Last year I had a meeting with a local publisher who offered to publish my book, we sat in his office, surrounded by boxes of books on two leather couches and he shook my hand and said,

“Let’s make a book together.”

 I came out of that office and did a little jump of joy. I actually jumped into the air because I was that happy.

At the next meeting he told me he’d done the figures and estimated I’d be earning about fifty pence for every book sold, I must have pulled a face because he went on to tell me that he would be the one doing all the work and I sort of nodded and felt a bit daft for doing the jump of joy the week before.

It was only on the way home that I thought “Hang on. He’s not doing all the work, he’s doing some of it, but I’ll be the one trekking around book shops trying to flog it, I’ll be the one writing blogs about it, arranging interviews, paying for petrol, sneakily sliding it to the front of displays when the staff aren’t looking. But most of all... I’m the one who bleedin’ wrote it! The shop will make more money than me; the publisher is making more money than me; why am I the one who is making the least money?”

When I mentioned this to the publisher he huffed and puffed and threatened to pull the plug. So I saved him the bother and did it myself.

I’m daft that way.

I could bore you with figures here so I’ll not, suffice to say, if I sell a book on Amazon for the kindle I make a lot more money, and the person who is buying it pays a lot less.

Had someone said that to me a few years ago I would have accused them of witchcraft and thrown them in a pond. 

But it is true, I make more and you pay less. 

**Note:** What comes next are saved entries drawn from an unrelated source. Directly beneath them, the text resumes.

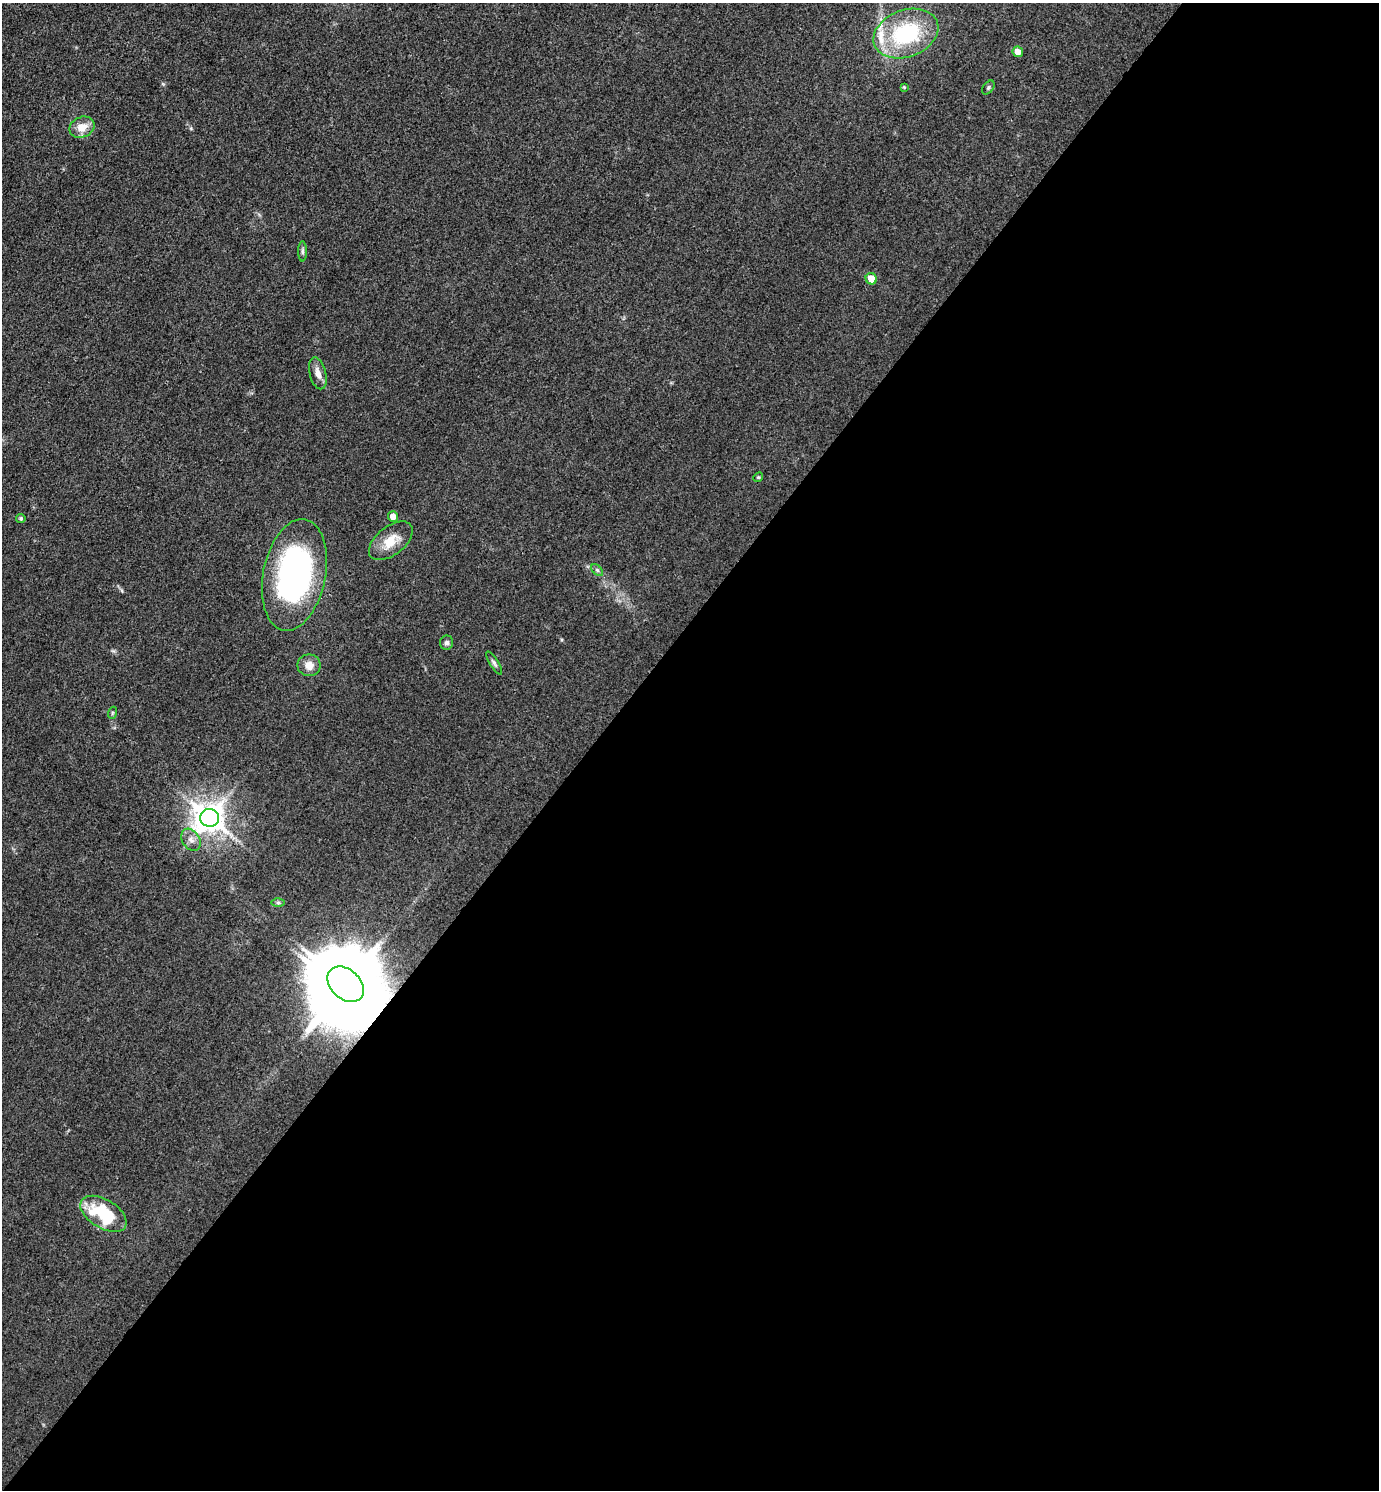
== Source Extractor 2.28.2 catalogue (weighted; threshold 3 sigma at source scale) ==
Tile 12 of 4 x 4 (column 4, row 3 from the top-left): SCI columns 4429-5805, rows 1491-2978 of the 5960 x 5956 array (HDU 1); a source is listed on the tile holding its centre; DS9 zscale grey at full resolution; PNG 1381 x 1492 px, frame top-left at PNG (2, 3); each listed source drawn as its Kron ellipse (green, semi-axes under 4 px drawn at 4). Shown black and unused: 57% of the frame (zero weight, under 3 of 4 exposures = <1% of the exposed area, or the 3 px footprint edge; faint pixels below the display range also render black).
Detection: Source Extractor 2.28.2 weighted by HDU 2 'WHT'; one run over the whole footprint, this tile lists its part. Background 0.0432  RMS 0.0051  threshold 0.0231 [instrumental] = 3 sigma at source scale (4.5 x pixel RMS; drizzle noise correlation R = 1.50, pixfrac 1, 0.05/0.05 arcsec/px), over >= 5 px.
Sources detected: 26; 1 inside a brighter object's white glare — neither listed nor drawn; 2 inside a brighter listed object's ellipse — not listed separately; the other 23 listed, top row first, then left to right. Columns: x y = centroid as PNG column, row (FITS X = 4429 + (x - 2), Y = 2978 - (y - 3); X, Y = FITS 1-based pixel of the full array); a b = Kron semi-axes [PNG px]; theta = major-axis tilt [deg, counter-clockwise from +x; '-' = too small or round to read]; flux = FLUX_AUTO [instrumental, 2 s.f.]
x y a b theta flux
906 34 33 23 20 52
1018 52 5 5 - 4.9
904 87 4 4 - 0.45
988 88 8 5 53 0.88
82 127 13 10 23 7.5
303 251 10 4 90 1.2
871 279 6 5 - 7.7
318 373 16 8 -75 4.3
758 477 5 4 - 0.64
393 517 5 5 - 6.3
21 518 5 4 - 0.82
391 541 25 14 38 10
597 570 7 4 -45 1.1
294 575 56 31 79 140
446 643 7 6 - 1.5
494 663 13 4 -58 1.4
309 665 11 11 - 5.2
112 713 6 4 72 0.71
210 818 9 9 - 830
191 840 12 8 -57 3.3
278 903 6 4 0 0.91
346 984 21 14 -43 5200
103 1214 25 14 -31 31
Overlapping masked pixels (flux is a lower limit): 1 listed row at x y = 346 984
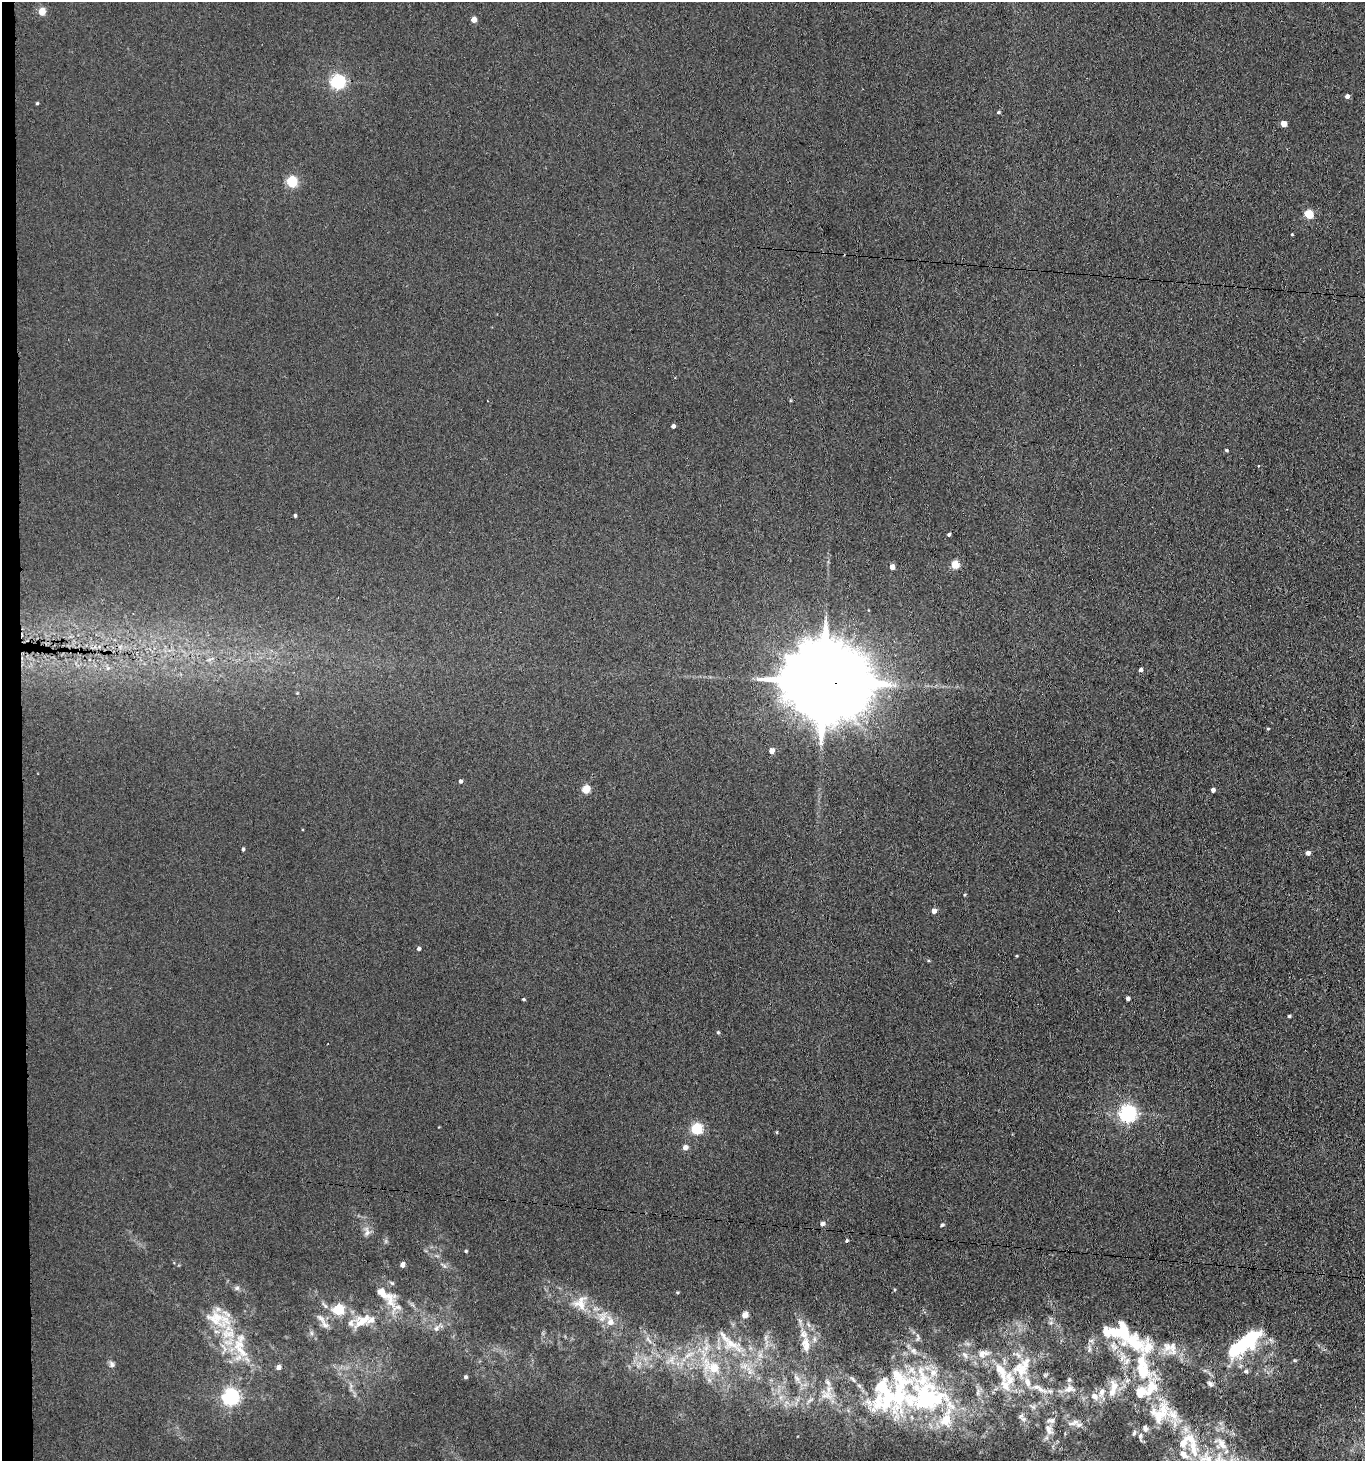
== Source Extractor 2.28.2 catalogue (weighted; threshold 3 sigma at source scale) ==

And that, I’m afraid, is what local bookshops large and small are going to have to come to terms with. The market has changed and adapted and they will have to change and adapt or die.

It’s no good chucking in a few wicker chairs and a coffee pot, if you are charging £10.95 for a book someone can get off Amazon for £4.00 you are going to end up with a lot of stale coffee.

The world is changing into the World Wide Web. And it’s no good being snotty about “lovely paper and proper books”, it’s time to hop off the tram and get on the bus because this is a real revolution and the workers, i.e. the writers, are fighting back.

This month it was announced that eBook sales have overtaken “real” book sales for the first time, a few flakes of snow have become an avalanche and people are reading and discovering new authors.

Granted, a lot of it maybe fifty shades of sh** but it proves my point, the publishing world has changed and the writers of the world have a platform on which to unite.

When the dust settles I hope there is a place for independent bookshops, especially for the little one my friend sent me the link about; I don’t want to see anyone lose their job.       
    
All I want is to be paid a fair wage for doing mine.